= Ben Canaider =

Australian food writer

Ben Canaider (born in 1967) is an Australian writer specialising in drinks and alcoholic beverages - and their broader cultural and historical significance and meaning.

==Career==
Canaider began writing about wine for newspapers and magazines at a time (c.2000) when Australia was embracing more liberal and relaxed attitudes to wine and food as a cultural touchstone. Speaking with an irreverent, everyman's voice, Canaider was soon published in real book form. His first book, The Perfect Glass of Wine, was an instant international best-seller, now published in three languages. He is the author of nine books, including the chef spoof, Cuisine du Moi: The Heart of My Passion, which is a fictional story about the "world's greatest chef," Gavin Canardeaux. He has also authored a cookbook - bringing fantasy back to reality - titled Cooking Under the Influence.

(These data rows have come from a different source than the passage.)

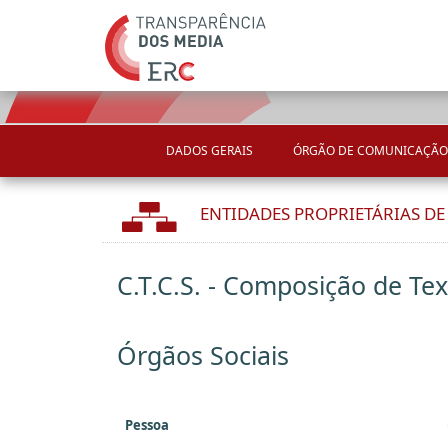
DADOS GERAIS
ÓRGÃO DE COMUNICAÇÃO
ENTIDADES PROPRIETÁRIAS D
C.T.C.S. - Composição de Tex
Órgãos Sociais
Pessoa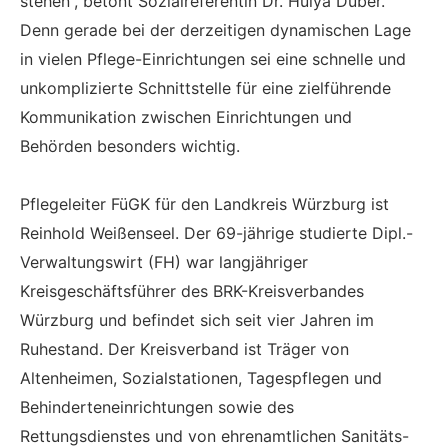
stehen“, betont Sozialreferentin Dr. Hülya Düber.
Denn gerade bei der derzeitigen dynamischen Lage
in vielen Pflege-Einrichtungen sei eine schnelle und
unkomplizierte Schnittstelle für eine zielführende
Kommunikation zwischen Einrichtungen und
Behörden besonders wichtig.
Pflegeleiter FüGK für den Landkreis Würzburg ist
Reinhold Weißenseel. Der 69-jährige studierte Dipl.-
Verwaltungswirt (FH) war langjähriger
Kreisgeschäftsführer des BRK-Kreisverbandes
Würzburg und befindet sich seit vier Jahren im
Ruhestand. Der Kreisverband ist Träger von
Altenheimen, Sozialstationen, Tagespflegen und
Behinderteneinrichtungen sowie des
Rettungsdienstes und von ehrenamtlichen Sanitäts-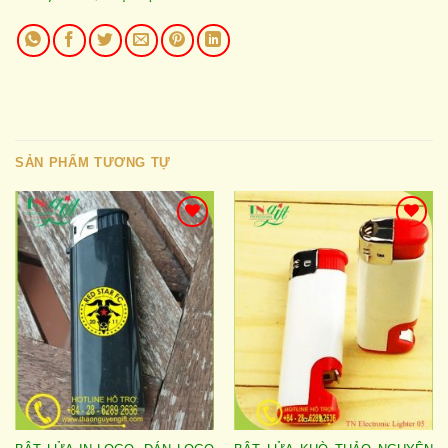
SẢN PHẨM TƯƠNG TỰ
Add to
Add to
wishlist
wishlist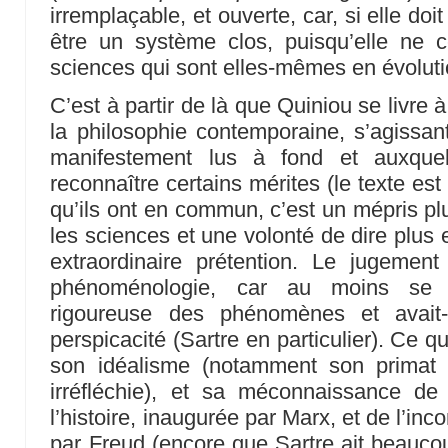
irremplaçable, et ouverte, car, si elle doi
être un système clos, puisqu’elle ne c
sciences qui sont elles-mêmes en évoluti
C’est à partir de là que Quiniou se livre 
la philosophie contemporaine, s’agissant
manifestement lus à fond et auxque
reconnaître certains mérites (le texte es
qu’ils ont en commun, c’est un mépris p
les sciences et une volonté de dire plus 
extraordinaire prétention. Le jugemen
phénoménologie, car au moins se v
rigoureuse des phénomènes et avait-
perspicacité (Sartre en particulier). Ce qu
son idéalisme (notamment son primat d
irréfléchie), et sa méconnaissance de 
l’histoire, inaugurée par Marx, et de l’in
par Freud (encore que Sartre ait beaucou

Canaider has also written for television, as well as appearing on Channel 7's hit lifestyle programme, Surprise Chef. He is a regular contributor to radio, and has worked for the ABC.

== Personal life ==
Canaider grew up in Sherbrooke, in the Dandenong Ranges to the east of Melbourne. He attended The University of Melbourne studying English, History, and Geography. His interests include meteorology and bicycles.